=== Document source ===
· · · · · · ·
Qui est Angela Davis demande F. Roggolini ? En 1969 : une femme ; noire ; intellectuelle ; communiste ...et belle. Quarante cinq ans après, universitaire en retraite, elle est toujours tout cela ; elle continue de se battre pour l'égalité entre les noirs et les blancs, entre les hommes et les femmes ; contre le système carcéral américain ; contre la peine de mort ; pour une société plus juste ; et elle reste plus que jamais une icône.
Elle est née en janvier 1944, à Birmingham, aux États-Unis (État d'Alabama). Ses parents, bien que d'origines très modestes, ont tous deux fait des études universitaires. Sa mère est institutrice. Son père va être quelques temps professeur d'histoire avant d'acheter une station service, ce qui permet à la famille de quitter les logements sociaux de Birmingham pour une maison blanche sur la colline. Ils sont les premiers noirs à s'installer là. Ils seront bientôt suivis par d'autres. Les blancs, qui voient là une invasion des noirs, commencent à quitter le quartier, et sont remplacés par des noirs. Et début 1949 - Angela a cinq ans - c'est le premier attentat contre une maison habitée par des noirs. Il y en aura beaucoup d'autres, tant et si bien que le quartier finira par être surnommé « dynamite hill » par Martin Luther King.
· · · · · · ·
=== Données fournies ===

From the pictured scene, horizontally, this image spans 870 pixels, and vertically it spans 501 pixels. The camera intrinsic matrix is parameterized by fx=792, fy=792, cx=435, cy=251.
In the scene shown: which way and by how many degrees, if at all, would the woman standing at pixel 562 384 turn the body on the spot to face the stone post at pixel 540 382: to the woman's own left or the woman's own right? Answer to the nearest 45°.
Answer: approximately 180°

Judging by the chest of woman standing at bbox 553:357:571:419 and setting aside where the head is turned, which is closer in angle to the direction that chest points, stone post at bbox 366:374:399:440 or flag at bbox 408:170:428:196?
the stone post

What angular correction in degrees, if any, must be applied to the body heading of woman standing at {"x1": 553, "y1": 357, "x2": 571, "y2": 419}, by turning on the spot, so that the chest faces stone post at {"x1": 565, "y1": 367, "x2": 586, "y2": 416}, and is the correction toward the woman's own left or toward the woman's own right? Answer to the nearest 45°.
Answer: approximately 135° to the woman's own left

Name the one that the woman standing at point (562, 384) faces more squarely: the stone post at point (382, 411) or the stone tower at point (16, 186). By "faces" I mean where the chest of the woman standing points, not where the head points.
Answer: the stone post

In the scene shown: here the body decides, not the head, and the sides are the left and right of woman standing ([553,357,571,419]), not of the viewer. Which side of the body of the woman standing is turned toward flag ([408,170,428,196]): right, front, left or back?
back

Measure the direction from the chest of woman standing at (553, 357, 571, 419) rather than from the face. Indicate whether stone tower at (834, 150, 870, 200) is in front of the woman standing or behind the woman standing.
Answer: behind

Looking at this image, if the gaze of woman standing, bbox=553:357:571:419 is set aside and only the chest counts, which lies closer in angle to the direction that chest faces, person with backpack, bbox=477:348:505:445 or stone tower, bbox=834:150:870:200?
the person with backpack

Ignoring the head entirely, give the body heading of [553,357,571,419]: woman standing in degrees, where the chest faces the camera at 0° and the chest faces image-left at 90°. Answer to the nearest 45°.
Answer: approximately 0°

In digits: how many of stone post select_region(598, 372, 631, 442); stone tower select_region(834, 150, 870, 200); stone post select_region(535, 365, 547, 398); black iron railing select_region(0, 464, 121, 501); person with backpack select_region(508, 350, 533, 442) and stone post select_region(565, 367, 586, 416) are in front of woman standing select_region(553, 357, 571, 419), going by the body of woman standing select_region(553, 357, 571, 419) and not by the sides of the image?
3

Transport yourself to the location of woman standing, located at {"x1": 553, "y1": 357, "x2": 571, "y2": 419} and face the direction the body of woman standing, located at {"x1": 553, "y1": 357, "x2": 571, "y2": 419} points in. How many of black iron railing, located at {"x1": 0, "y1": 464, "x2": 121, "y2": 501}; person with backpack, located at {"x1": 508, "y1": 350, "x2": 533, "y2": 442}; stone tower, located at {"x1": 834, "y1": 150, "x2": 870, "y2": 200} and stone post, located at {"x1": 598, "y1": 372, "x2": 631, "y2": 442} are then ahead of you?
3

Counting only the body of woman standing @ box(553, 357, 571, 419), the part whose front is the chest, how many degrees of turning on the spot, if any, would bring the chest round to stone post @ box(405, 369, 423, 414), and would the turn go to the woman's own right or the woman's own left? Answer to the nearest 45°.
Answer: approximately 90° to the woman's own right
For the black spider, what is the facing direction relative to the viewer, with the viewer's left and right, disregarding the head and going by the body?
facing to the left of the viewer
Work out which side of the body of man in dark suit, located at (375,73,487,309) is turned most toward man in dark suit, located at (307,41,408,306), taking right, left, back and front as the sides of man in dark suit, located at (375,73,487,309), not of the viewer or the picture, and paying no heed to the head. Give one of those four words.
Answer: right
· · · · · · ·
=== Consigne ===
Les affirmations suivantes sont-elles conformes au texte sur Angela Davis ? Répondez à chacune par oui ou par non et citez à l'identique les mots du texte qui tranchent.
1. Angela Davis est née en janvier 1944 à Birmingham.
2. La mère d'Angela Davis était professeure d'histoire.
3. La famille d'Angela Davis a été la dernière famille noire à s'installer dans la maison sur la colline.

=== Corrigé ===
1. Oui : « Elle est née en janvier 1944, à Birmingham, aux États-Unis (État d'Alabama). »
2. Non : « Sa mère est institutrice. »
3. Non : « Ils sont les premiers noirs à s'installer là. »